Scripts for book scanning

I had the pleasure of using Noisebridge’s book scanner to “rip” a couple of rare or unusual books I had lying around. So far as I could tell, none of these had been digitized yet, so that’s kind of exciting. Here’s a picture of me at work, taken by Maira.

jpeg

Anyway, the scanner is really great, and a work in progress, so for now all it does is dump the photographs—high res images taken by DSLRs affixed to the machine—as sequentially numbered JPEGs in a directory on an attached computer.
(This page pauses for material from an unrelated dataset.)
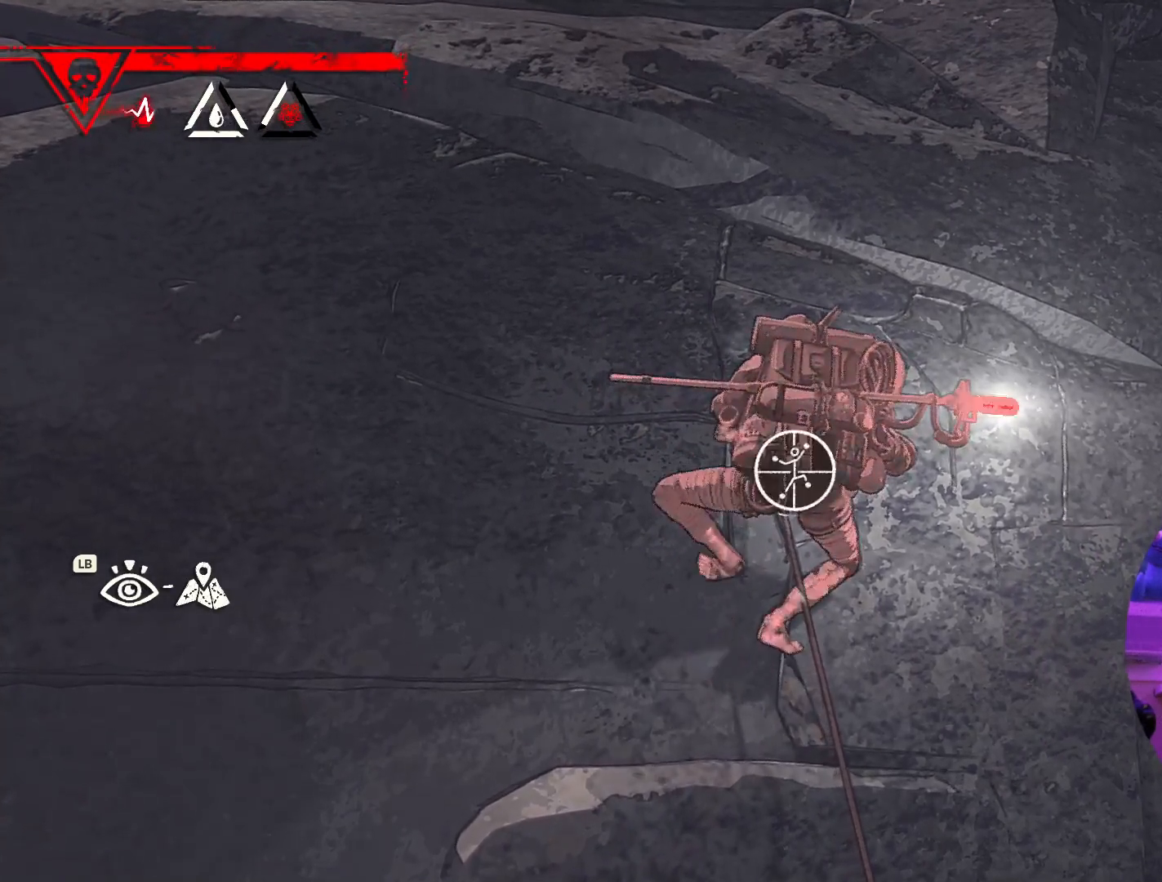
{"dt_ms": 500, "buttons": ["R1"], "left_stick": "center", "right_stick": "center", "events": []}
For a 600 page book, that’s over a gigabyte of photos, and not terribly useful as a digitized book.

So I used ScanTailor, which is a great piece of free software, to take a page that looked like the one on the left and (basically running on autopilot) output one like that on the right.

comparedscans

But then I had a directory full of TIFFs, which looked great but were not as portable as a PDF or OCRed to be treated like text. With a little help from smart people like Eric and Seth, I was able to write a script to loop through that directory and output a big PDF, and another to run the images through Tesseract and output an OCRed text file.

These are really really simple scripts (which is good because I’ve got no idea what I’m doing), but in case those are useful to anybody I’ve put them up on GitHub (and even released those three-line loops into the public domain, ha.)

The next step, I think, is manual proofreading. Unfortunately, I don’t think that can be scripted.